BIRMINGHAM, Ala. (WBRC) - The battle over a Civil War monument in Jacksonville’s town square, spilled over Monday night into the city council chambers.
A packed house came to hear arguments for, and against, moving the Confederate soldier monument from the town square.
The statue shows a bearded Confederate soldier holding his gun, his canteen, and his bag standing atop a ten foot pedestal.
A large group of young people backed up one woman who presented a petition of 13 hundred names in favor of removing the monument.
”A monument that honors some citizens at the expense of others, does not belong in a public space that purports to represent all. We would like to see it moved, to a place where it can be preserved and contextualized as a historical object should be,” said Jennifer Luck.
But others argued in favor of keeping it in its current location, saying it honors Jacksonville’s Civil War heroes.
”It was these men’s parents, brothers, sisters and wives, and children, who erected these monuments like the one in the square, in their memory,” said Glen Turk, who lives in Piedmont.
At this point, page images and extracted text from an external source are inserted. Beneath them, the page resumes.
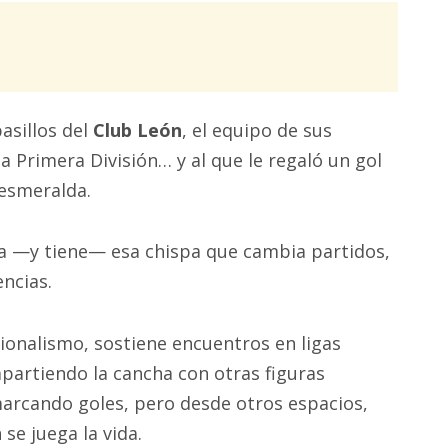
pasillos del
Club León
, el equipo de sus
 Primera División… y al que le regaló un gol
 esmeralda.
ía —y tiene— esa chispa que cambia partidos,
ncias.
esionalismo, sostiene encuentros en ligas
partiendo la cancha con otras figuras
marcando goles, pero desde otros espacios,
se juega la vida.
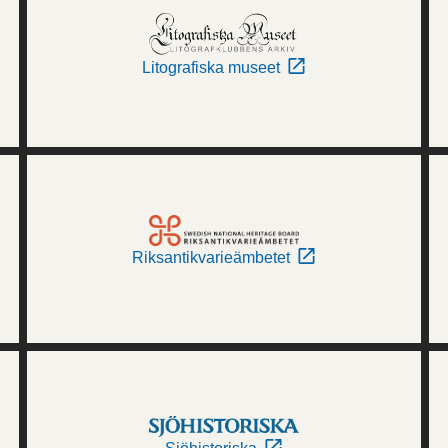
Litografiska museet
Riksantikvarieämbetet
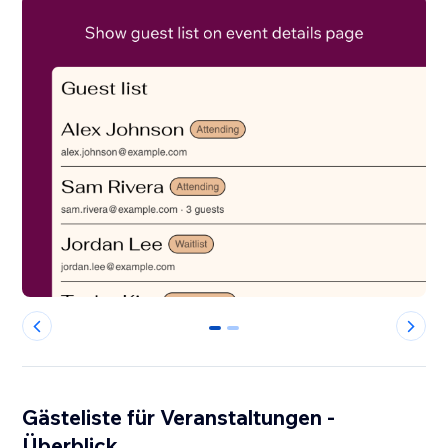
0
1
Gästeliste für Veranstaltungen -
Überblick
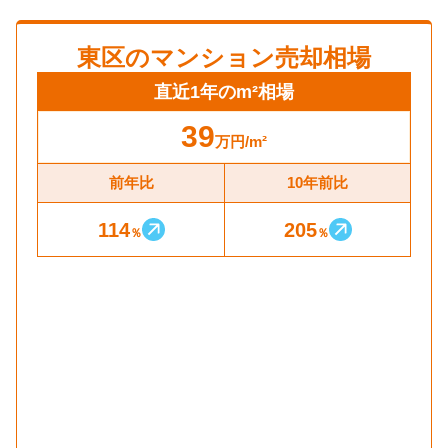
東区
のマンション売却相場
直近1年のm²相場
39
万円
/m²
前年比
10年前比
114
205
％
％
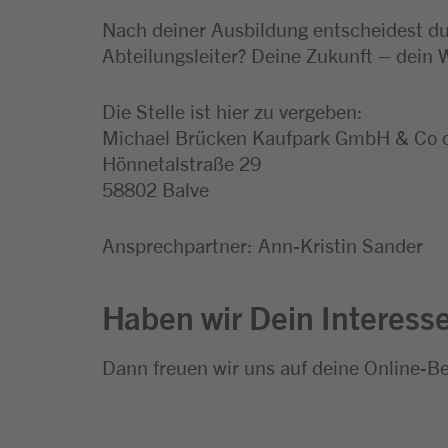
Nach deiner Ausbildung entscheidest du,
Abteilungsleiter? Deine Zukunft – dein 
Die Stelle ist hier zu vergeben:
Michael Brücken Kaufpark GmbH & Co
Hönnetalstraße 29
58802 Balve
Ansprechpartner: Ann-Kristin Sander
Haben wir Dein Interess
Dann freuen wir uns auf deine Online-B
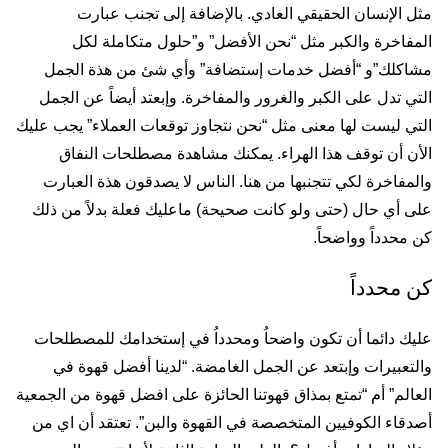
مثل الإنسان الحقيقي العادي. بالإضافة إلى تجنب عبارت
المفاخرة والكبر مثل “نحن الأفضل” و”حلول متكاملة لكل
مشاكلك”و “أفضل خدمات إستضافة” وأي شئ من هذة الجمل
التي تدل على الكبر والغرور والمفاخرة. وإبعتد أيضاً عن الجمل
التي ليست لها معنى مثل “نحن نتجاوز توقعات العملاء” يجب عليك
الأن أن توقف هذا الهراء. يمكنك مشاهدة مصطلحات النفاق
والمفاخرة لكي تتجنبها من
هنا
. الناس لا يصدقون هذة العبارت
على أي حال (حتى ولو كانت صحيحة) ماعليك فعلة بدلاً من ذلك
كن محدداً وواضحاً.
كن محدداً
عليك دائما أن تكون واضحاُ ومحدداُ في إستخدامك للمصطلحات
والتعبيرات وإبتعد عن الجمل الغامضة. “لدينا أفضل قهوة في
العالم” أم “تمتع بمذاق قهوتنا الحائزة على افضل قهوة من الجمعية
أصدقاء الكوفيين المتخصصة في القهوة والبن”. تعتقد أن اي من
One man who came dressed as John Pelham, a Civil War hero buried in Jacksonville, expressed befuddlement at so many statues brought down or vandalized, suggesting the vandalization of the World War II monument in Washington, D.C. was part of the same movement.
Most of those who favored moving the monument were young, but one elderly woman said it only honored slavery and should be removed.
Council members did not speak in favor of or against the monument’s removal, but Mayor Johnny Smith did thank the people who came out to speak about it.
They’ve given no indication if or when they will vote on the matter. The monument, and some markers in Jacksonville’s cemetery, were recently vandalized with spray paint.